Void fraction and abs velocity distribution under dp/Dp = 0.133 [–] condition.
Numerical simulation of fines permeability inside the packed bed is already been done. In this simulation fine particles are injected continuously every second, mimicking the experimental approach by Takahashi et al.11) The effect of particle diameter ratios and updraft gas velocities to fines permeability were analyzed. The following conclusions are as follows.
(1) Comparison between numerical and experimental approaches showed a good agreement and high accuracy from the pressure distribution. Some differences mostly occurred because of the physical situation in the experimental conditions such as particle motion, sphericity, and pressure gauge reading that neglected in numerical approach.
(2) The particle diameter ratio become the major cause for particle restrained in the transition area. Larger particle ratio resulted in higher particle hold up in area 2 while no significant increase of fines hold up in the upper area. Fine particles tend to concentrate at the bottom of the packed bed owing to an increase in their diameter ratio. From a broader scale point of view, the height of fine particles can penetrate vertically is changes according to the particle diameter ratio.

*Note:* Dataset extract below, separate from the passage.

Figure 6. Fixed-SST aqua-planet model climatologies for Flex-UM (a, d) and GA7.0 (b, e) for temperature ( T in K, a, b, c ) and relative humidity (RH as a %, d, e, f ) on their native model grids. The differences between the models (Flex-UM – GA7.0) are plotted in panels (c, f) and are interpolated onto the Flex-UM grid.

(3) There are no significant change in fines fraction transported to upper area due to the change of gas velocity. This phenomenon more likely because the diameter ratio already exceeds the critical diamater ratio proposed by previous experimental study.11)

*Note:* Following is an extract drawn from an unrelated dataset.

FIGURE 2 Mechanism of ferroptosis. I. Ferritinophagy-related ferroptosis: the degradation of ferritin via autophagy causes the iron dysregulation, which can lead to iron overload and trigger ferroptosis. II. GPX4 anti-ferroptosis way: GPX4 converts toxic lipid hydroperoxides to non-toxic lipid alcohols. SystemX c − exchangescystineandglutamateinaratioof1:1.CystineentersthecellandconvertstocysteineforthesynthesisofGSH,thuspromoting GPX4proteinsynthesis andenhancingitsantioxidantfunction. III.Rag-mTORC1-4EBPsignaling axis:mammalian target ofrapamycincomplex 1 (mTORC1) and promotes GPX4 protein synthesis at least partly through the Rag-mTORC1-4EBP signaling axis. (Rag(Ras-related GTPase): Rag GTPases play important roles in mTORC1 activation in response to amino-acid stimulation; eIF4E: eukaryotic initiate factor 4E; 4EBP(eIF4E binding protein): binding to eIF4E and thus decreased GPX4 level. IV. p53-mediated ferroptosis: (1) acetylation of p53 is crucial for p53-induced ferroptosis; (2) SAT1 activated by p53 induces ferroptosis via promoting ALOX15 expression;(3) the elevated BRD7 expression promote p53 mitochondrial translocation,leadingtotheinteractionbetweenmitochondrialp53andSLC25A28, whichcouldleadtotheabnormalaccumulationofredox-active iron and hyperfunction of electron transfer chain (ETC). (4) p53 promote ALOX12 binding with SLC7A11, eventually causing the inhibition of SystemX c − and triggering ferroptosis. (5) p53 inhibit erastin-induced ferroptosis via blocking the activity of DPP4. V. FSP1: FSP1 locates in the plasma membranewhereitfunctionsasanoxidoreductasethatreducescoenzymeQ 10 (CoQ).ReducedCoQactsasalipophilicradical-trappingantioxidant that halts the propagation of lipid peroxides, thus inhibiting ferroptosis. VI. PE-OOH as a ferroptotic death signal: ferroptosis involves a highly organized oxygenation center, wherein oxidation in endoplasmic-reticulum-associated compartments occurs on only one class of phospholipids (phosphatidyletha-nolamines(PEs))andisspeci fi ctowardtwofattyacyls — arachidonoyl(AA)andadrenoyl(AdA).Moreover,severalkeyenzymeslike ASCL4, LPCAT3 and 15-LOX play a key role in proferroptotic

(4) The change of void fraction actual pattern of gas flow can be obtained in this simulation. As the time lapsed, voids fraction are decreasing because being filled by fine particles. it also can be shown that the gas flow is avoiding the heavily concentrated area or become very weak in the low void fraction area.
A part of this work was performed under the Cooperative Research Program of “Network Joint Research Center for Materials and Devices.”